*Instruction:*
Using the entries that follow, transcribe only the lines from the line with "ntributo economico" to the line with "Tel: (91) 3273-1558", both included, exactly as they stand and without pictures.

(Page images and extracted text)
== Segment start ==
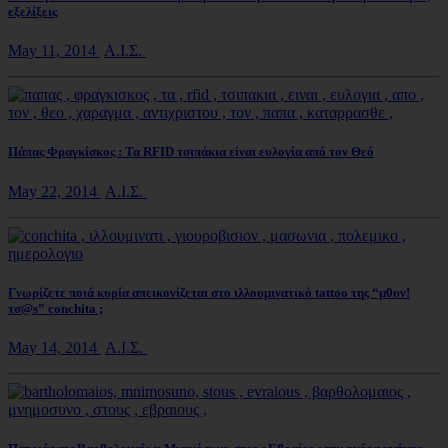
εξελίξεις
May 11, 2014
Α.Ι.Σ.
Πάπας Φραγκίσκος : Τα RFID τσιπάκια είναι ευλογία από τον Θεό
May 22, 2014
Α.Ι.Σ.
Γνωρίζετε ποιά κυρία απεικονίζεται στο ιλλουμινατικό tattoo της “μ0υν!
τσ@s” conchita ;
May 14, 2014
Α.Ι.Σ.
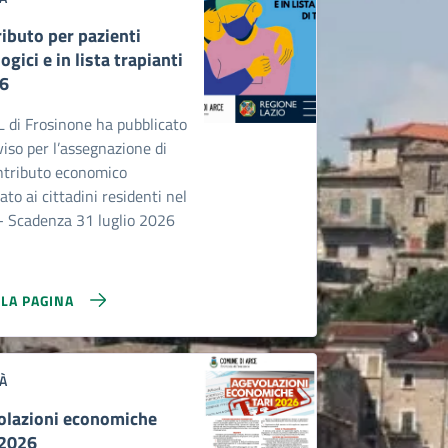
ibuto per pazienti
ogici e in lista trapianti
26
 di Frosinone ha pubblicato
iso per l’assegnazione di
ntributo economico
ato ai cittadini residenti nel
- Scadenza 31 luglio 2026
LLA PAGINA
À
olazioni economiche
 2026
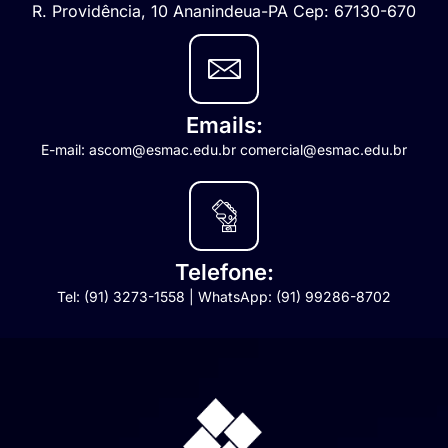
R. Providência, 10 Ananindeua-PA Cep: 67130-670
Emails:
E-mail: ascom@esmac.edu.br comercial@esmac.edu.br
Telefone:
Tel: (91) 3273-1558 | WhatsApp: (91) 99286-8702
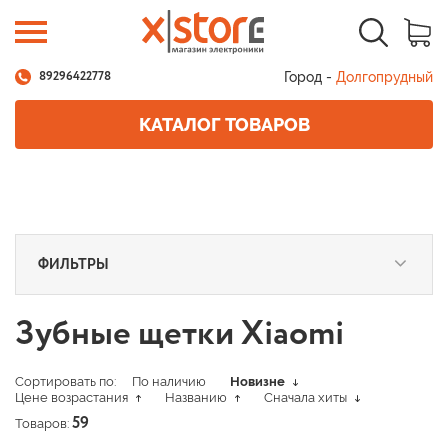
Город -
Долгопрудный
89296422778
КАТАЛОГ ТОВАРОВ
ФИЛЬТРЫ
Зубные щетки Xiaomi
Сортировать по:
По наличию
Новизне
Цене возрастания
Названию
Сначала хиты
Товаров:
59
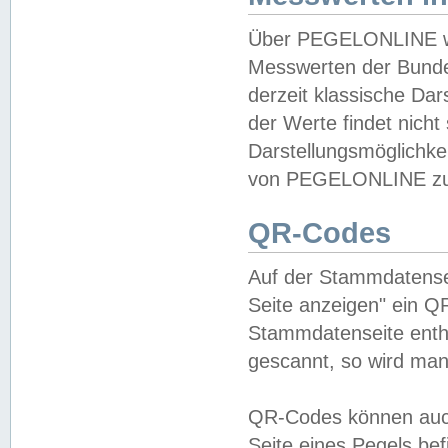
Über PEGELONLINE wer
Messwerten der Bundes
derzeit klassische Da
der Werte findet nicht 
Darstellungsmöglichkei
von PEGELONLINE zu 
QR-Codes
Auf der Stammdatensei
Seite anzeigen" ein Q
Stammdatenseite enthä
gescannt, so wird man
QR-Codes können auc
Seite eines Pegels be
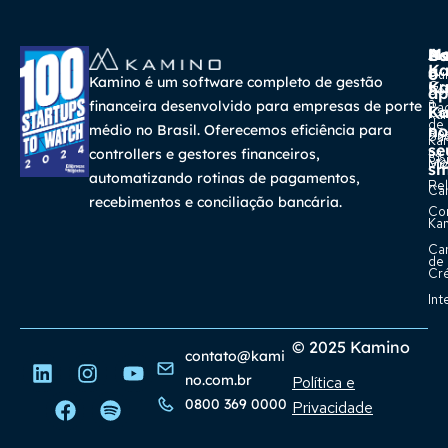
A
Ma
Us
Ba
K
a
o
Cur
Kamino é um software completo de gestão
K
Gra
So
ap
a
financeira desenvolvido para empresas de porte
Pa
K
Ca
Ka
de
médio no Brasil. Oferecemos eficiência para
no
Re
Su
Ka
se
na
controllers e gestores financeiros,
Con
Bl
Míd
sm
automatizando rotinas de pagamentos,
Rel
Car
recebimentos e conciliação bancária.
Co
Ka
Ca
de
Cr
Int
© 2025 Kamino
contato@kami
no.com.br
Política e
0800 369 0000
Privacidade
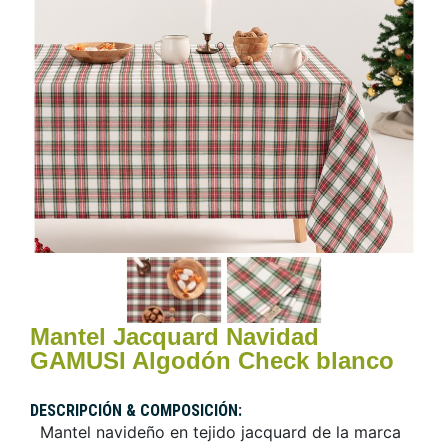
Mantel Jacquard Navidad
GAMUSI Algodón Check blanco
DESCRIPCIÓN & COMPOSICIÓN:
Mantel navideño en tejido jacquard de la marca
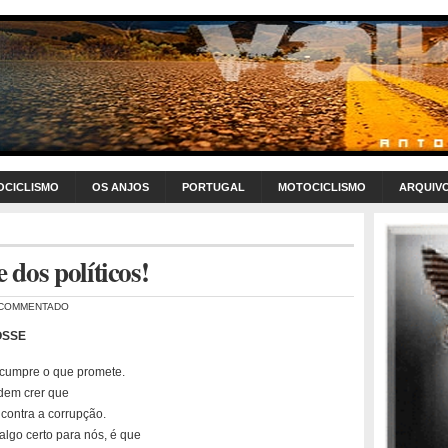
OCICLISMO
OS ANJOS
PORTUGAL
MOTOCICLISMO
ARQUIV
 dos políticos!
COMMENTADO
OSSE
 cumpre o que promete.
odem crer que
contra a corrupção.
algo certo para nós, é que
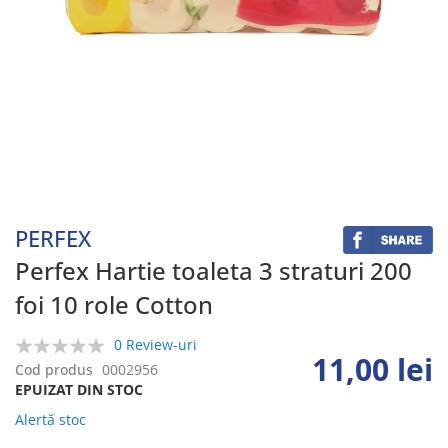
Skip
to
the
beginning
PERFEX
of
the
Perfex Hartie toaleta 3 straturi 200
images
foi 10 role Cotton
gallery
0 Review-uri
11,00 lei
0%
Cod produs
0002956
EPUIZAT DIN STOC
Alertă stoc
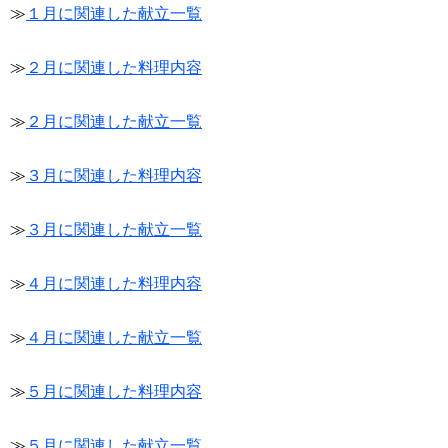
≫
１月に関連した献立一覧
≫
２月に関連した料理内容
≫
２月に関連した献立一覧
≫
３月に関連した料理内容
≫
３月に関連した献立一覧
≫
４月に関連した料理内容
≫
４月に関連した献立一覧
≫
５月に関連した料理内容
≫
５月に関連した献立一覧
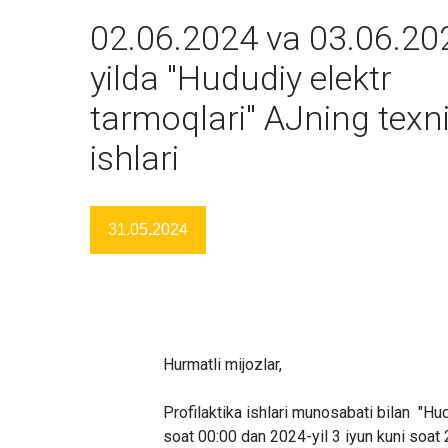
02.06.2024 va 03.06.20
yilda "Hududiy elektr
tarmoqlari" AJning texn
ishlari
31.05.2024
Hurmatli mijozlar,
Profilaktika ishlari munosabati bilan
"Hud
soat 00:00 dan 2024-yil 3 iyun kuni soat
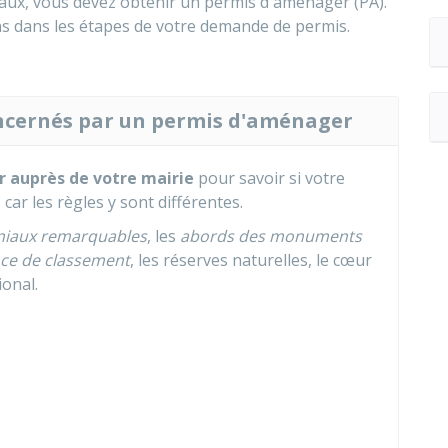
aux, vous devez obtenir un permis d'aménager (PA).
ons dans les étapes de votre demande de permis.
concernés par un permis d'aménager
r auprès de votre mairie
pour savoir si votre
, car les règles y sont différentes.
oniaux remarquables
, les
abords des monuments
ance de classement
, les réserves naturelles, le cœur
ional.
== Segment end ==
*Answer to this task:*
ntributo economico
ato ai cittadini residenti nel
- Scadenza 31 luglio 2026
LLA PAGINA
À
olazioni economiche
 2026
R. Providência, 10 Ananindeua-PA Cep: 67130-670
Emails:
E-mail: ascom@esmac.edu.br comercial@esmac.edu.br
Telefone:
Tel: (91) 3273-1558 | WhatsApp: (91) 99286-8702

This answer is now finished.